-------- Available data
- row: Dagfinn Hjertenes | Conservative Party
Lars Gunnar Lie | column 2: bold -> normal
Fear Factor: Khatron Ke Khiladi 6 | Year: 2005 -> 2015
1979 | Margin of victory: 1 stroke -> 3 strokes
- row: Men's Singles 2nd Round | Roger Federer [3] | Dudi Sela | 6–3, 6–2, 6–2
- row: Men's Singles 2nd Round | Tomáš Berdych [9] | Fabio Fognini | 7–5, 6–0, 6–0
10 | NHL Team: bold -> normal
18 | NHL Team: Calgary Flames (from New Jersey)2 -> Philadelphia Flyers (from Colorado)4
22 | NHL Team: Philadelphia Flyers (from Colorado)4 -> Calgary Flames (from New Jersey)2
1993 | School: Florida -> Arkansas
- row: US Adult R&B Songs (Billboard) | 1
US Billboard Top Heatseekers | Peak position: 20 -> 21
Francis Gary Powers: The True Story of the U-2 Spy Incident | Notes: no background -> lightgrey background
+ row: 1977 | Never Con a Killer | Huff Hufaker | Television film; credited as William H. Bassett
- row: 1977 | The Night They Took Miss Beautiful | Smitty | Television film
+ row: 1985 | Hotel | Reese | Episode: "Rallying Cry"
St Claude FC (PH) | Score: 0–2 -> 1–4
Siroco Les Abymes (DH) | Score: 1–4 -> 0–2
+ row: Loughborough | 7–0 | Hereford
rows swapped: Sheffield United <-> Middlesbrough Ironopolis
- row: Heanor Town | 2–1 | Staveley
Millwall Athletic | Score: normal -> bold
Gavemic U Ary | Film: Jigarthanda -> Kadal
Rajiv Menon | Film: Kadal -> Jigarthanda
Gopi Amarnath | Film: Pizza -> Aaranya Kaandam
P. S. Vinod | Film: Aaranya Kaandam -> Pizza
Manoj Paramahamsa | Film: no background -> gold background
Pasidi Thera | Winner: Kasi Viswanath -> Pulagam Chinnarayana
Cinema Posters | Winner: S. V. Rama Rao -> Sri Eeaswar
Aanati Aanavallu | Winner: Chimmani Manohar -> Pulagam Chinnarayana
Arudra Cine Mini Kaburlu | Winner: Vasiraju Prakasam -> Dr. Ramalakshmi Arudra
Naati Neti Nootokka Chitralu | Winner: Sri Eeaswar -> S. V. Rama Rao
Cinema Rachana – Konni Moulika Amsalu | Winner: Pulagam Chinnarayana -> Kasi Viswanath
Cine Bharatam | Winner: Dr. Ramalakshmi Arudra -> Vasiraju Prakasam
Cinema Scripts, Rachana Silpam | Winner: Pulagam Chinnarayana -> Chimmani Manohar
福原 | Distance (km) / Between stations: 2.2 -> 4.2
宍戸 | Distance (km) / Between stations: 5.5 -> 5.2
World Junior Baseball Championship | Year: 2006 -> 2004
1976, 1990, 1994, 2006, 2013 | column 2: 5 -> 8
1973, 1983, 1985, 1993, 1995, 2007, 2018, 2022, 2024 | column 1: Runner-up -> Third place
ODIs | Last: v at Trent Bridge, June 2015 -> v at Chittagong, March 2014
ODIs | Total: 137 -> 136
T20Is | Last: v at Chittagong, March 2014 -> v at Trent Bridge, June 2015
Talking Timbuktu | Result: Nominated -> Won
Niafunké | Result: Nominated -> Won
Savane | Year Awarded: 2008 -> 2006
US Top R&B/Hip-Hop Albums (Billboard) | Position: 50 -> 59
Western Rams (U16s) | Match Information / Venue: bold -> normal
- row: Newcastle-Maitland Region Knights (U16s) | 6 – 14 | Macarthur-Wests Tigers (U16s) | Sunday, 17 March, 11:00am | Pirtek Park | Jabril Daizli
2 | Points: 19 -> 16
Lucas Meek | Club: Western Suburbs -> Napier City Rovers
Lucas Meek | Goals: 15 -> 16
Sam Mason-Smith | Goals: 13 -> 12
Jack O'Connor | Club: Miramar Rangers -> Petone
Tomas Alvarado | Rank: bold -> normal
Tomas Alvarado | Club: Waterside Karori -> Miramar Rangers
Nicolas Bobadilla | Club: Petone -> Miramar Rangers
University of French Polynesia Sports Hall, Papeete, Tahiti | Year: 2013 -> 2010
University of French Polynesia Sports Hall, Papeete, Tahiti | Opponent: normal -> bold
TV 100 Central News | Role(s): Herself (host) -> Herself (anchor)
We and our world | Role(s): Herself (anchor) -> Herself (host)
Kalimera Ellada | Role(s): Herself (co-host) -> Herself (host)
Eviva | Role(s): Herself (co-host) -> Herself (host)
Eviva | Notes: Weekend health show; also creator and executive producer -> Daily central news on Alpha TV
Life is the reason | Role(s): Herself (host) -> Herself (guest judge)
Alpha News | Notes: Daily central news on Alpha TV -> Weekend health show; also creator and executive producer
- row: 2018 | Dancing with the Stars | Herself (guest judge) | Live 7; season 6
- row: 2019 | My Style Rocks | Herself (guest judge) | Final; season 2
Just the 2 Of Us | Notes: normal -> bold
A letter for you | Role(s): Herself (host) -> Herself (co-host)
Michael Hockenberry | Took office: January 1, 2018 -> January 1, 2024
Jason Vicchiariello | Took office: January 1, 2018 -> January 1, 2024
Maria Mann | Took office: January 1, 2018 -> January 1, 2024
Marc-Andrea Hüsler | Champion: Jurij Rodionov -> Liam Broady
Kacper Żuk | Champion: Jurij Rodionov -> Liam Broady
----------------
Your instructions: Edit the data from its first line through the line containing "Millwall Athletic | Score: normal -> bold", changing "Score" to "Result" and leaving all else as it is.

Task result:
- row: Dagfinn Hjertenes | Conservative Party
Lars Gunnar Lie | column 2: bold -> normal
Fear Factor: Khatron Ke Khiladi 6 | Year: 2005 -> 2015
1979 | Margin of victory: 1 stroke -> 3 strokes
- row: Men's Singles 2nd Round | Roger Federer [3] | Dudi Sela | 6–3, 6–2, 6–2
- row: Men's Singles 2nd Round | Tomáš Berdych [9] | Fabio Fognini | 7–5, 6–0, 6–0
10 | NHL Team: bold -> normal
18 | NHL Team: Calgary Flames (from New Jersey)2 -> Philadelphia Flyers (from Colorado)4
22 | NHL Team: Philadelphia Flyers (from Colorado)4 -> Calgary Flames (from New Jersey)2
1993 | School: Florida -> Arkansas
- row: US Adult R&B Songs (Billboard) | 1
US Billboard Top Heatseekers | Peak position: 20 -> 21
Francis Gary Powers: The True Story of the U-2 Spy Incident | Notes: no background -> lightgrey background
+ row: 1977 | Never Con a Killer | Huff Hufaker | Television film; credited as William H. Bassett
- row: 1977 | The Night They Took Miss Beautiful | Smitty | Television film
+ row: 1985 | Hotel | Reese | Episode: "Rallying Cry"
St Claude FC (PH) | Result: 0–2 -> 1–4
Siroco Les Abymes (DH) | Result: 1–4 -> 0–2
+ row: Loughborough | 7–0 | Hereford
rows swapped: Sheffield United <-> Middlesbrough Ironopolis
- row: Heanor Town | 2–1 | Staveley
Millwall Athletic | Result: normal -> bold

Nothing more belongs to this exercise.